Francisco Louçã é um dos responsáveis pela impossibilidade de um governo de coligação de esquerda. A sua política foi e é de confrontação com o PS, numa luta que julga poder ganhar, feita de demagogia e populismo. Na prática o BE sempre inviabilizou uma solução governativa na esquerda parlamentar, em consonância com o PCP, protagonizando ambos uma aliança contranatura com o PSD e o CDS.
Tanto se criticam e se questionam as opções dos vários líderes do PS em assumirem governos minoritários, mas a verdade é que, ou se aliam à direita ou estão sós.
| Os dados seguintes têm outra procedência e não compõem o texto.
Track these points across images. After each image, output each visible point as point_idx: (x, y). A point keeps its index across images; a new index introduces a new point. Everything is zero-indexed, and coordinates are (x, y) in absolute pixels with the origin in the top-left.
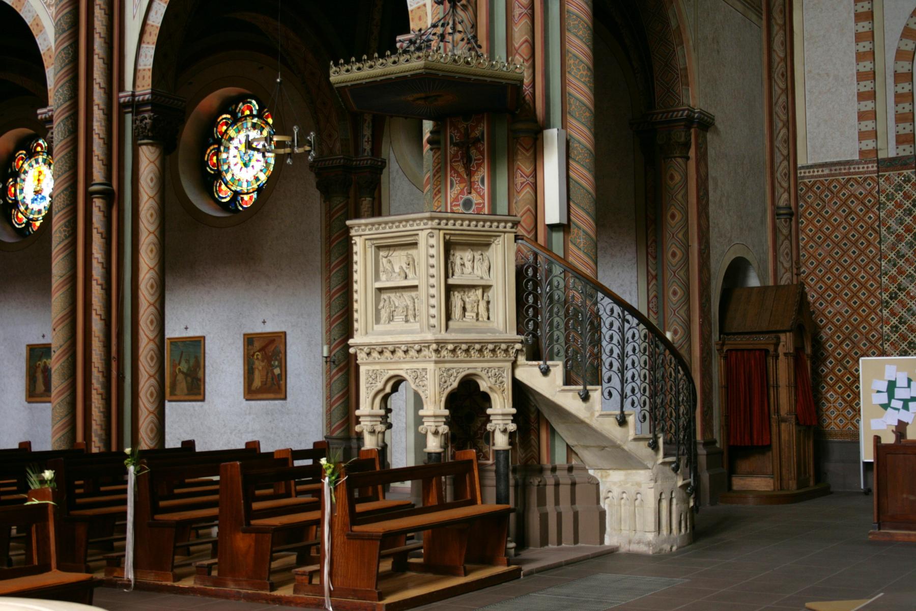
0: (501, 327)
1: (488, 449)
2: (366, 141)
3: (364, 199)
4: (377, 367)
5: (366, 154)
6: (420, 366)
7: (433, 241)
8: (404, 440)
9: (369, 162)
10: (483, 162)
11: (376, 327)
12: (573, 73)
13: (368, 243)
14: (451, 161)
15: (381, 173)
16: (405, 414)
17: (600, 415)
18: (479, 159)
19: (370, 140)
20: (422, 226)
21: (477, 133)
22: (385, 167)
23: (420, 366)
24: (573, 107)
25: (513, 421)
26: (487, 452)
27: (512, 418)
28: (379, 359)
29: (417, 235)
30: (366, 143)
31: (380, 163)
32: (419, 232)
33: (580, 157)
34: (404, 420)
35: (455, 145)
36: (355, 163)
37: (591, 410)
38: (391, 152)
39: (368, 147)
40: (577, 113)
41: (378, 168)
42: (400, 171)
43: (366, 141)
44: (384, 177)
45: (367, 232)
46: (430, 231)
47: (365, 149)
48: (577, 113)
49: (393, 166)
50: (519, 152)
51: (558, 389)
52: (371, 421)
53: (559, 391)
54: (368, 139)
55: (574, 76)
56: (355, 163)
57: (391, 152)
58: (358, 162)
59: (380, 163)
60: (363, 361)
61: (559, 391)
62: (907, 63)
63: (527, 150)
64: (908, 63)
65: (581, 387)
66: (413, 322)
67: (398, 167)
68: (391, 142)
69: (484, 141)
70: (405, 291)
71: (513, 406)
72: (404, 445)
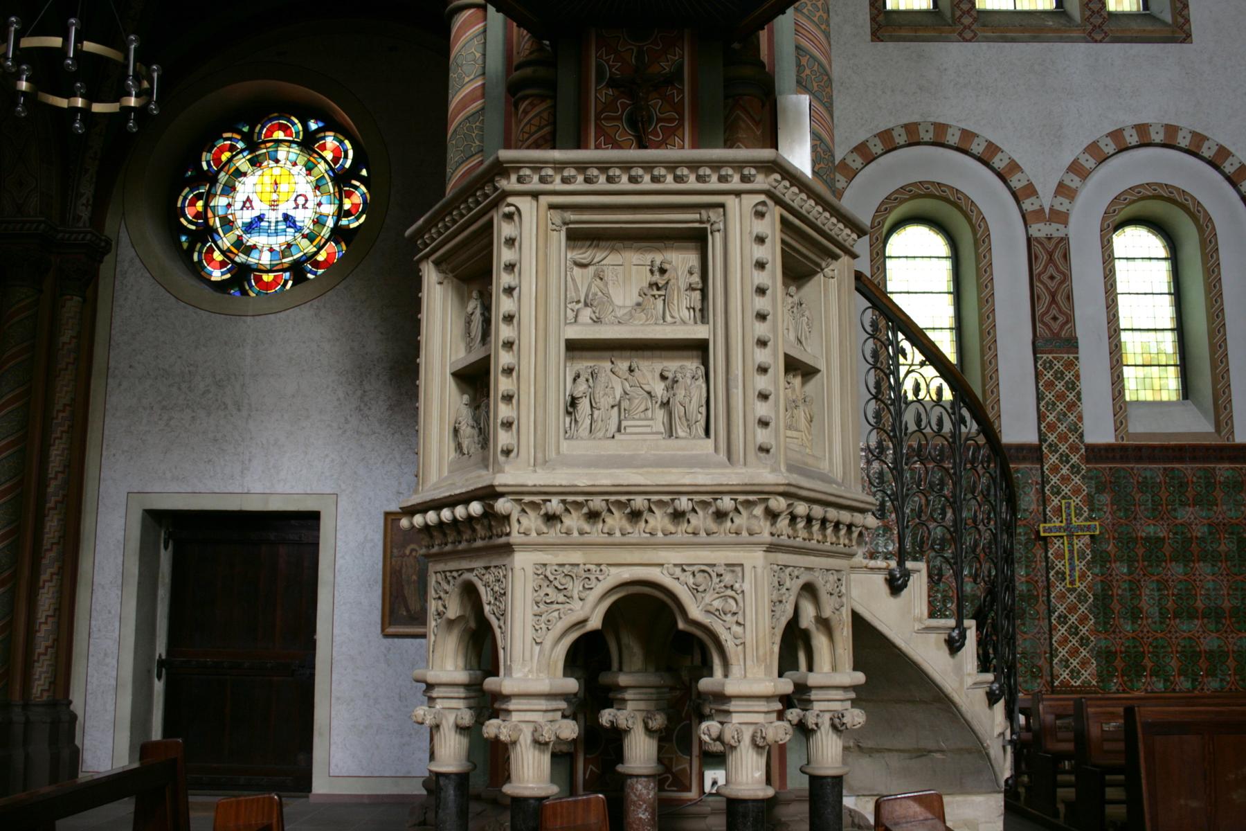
0: (838, 474)
1: (687, 766)
2: (83, 205)
3: (68, 297)
4: (576, 557)
5: (81, 225)
6: (720, 557)
7: (761, 227)
8: (111, 707)
9: (89, 236)
10: (681, 125)
11: (565, 446)
12: (805, 11)
13: (556, 216)
14: (597, 118)
15: (101, 262)
16: (115, 662)
17: (975, 684)
18: (671, 120)
19: (91, 202)
20: (735, 183)
21: (665, 66)
22: (108, 251)
23: (720, 557)
24: (808, 71)
25: (855, 703)
26: (684, 770)
27: (853, 695)
28: (581, 533)
29: (722, 206)
30: (84, 208)
31: (103, 244)
32: (731, 201)
33: (822, 165)
34: (114, 673)
35: (613, 83)
36: (60, 235)
37: (958, 670)
38: (123, 229)
39: (85, 213)
40: (815, 84)
41: (100, 249)
42: (137, 260)
43: (83, 205)
44: (105, 269)
45: (557, 185)
46: (762, 198)
47: (80, 217)
48: (815, 84)
49: (126, 251)
50: (742, 124)
51: (917, 626)
52: (546, 711)
53: (918, 632)
54: (88, 201)
55: (808, 17)
56: (60, 235)
57: (123, 229)
58: (67, 236)
59: (103, 244)
60: (523, 539)
61: (918, 632)
62: (1114, 146)
63: (757, 123)
64: (1162, 138)
65: (952, 622)
66: (685, 438)
67: (134, 254)
68: (123, 214)
69: (681, 81)
70: (643, 358)
71: (856, 668)
72: (109, 717)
Não vem a propósito mas lembro-me de um post (do qual tomei conhecimento indirecto) que insinua a cobardia de António Guterres, Durão Barroso e José Sócrates - porque fugiram - enaltecendo Passos Coelho. Convém, no entanto, não esquecer alguns factos:
- António Guterres assumiu uma derrota eleitoral e demitiu-se, permitindo uma clarificação política democrática;
- José Sócrates demitiu-se na sequência do derrube do PEC IV, instrumento sem o qual era impossível governar, apresentou-se a eleições e, tendo sido derrotado, deu lugar a outros dentro do PS, aceitando o resultado da escolha dos cidadãos;
- Durão Barroso, esse sim, trocou uma posição que ele considera de maior prestígio que o ser Primeiro-ministro de Portugal, tendo saído do governo e deixado o país numa balbúrdia, muito também por responsabilidade de Jorge Sampaio;
- Passos Coelho fica? E porque não haveria de ficar? Tem uma maioria absoluta no Parlamento e um governo a cavalgar todas as ondas da austeridade mandatada pela Troika, aplaudido pela direita mais conservadora, em que é que isso é heróico?
As máquinas de propaganda não conseguem apagar totalmente a memória dos cidadãos. Pelo menos, assim espero.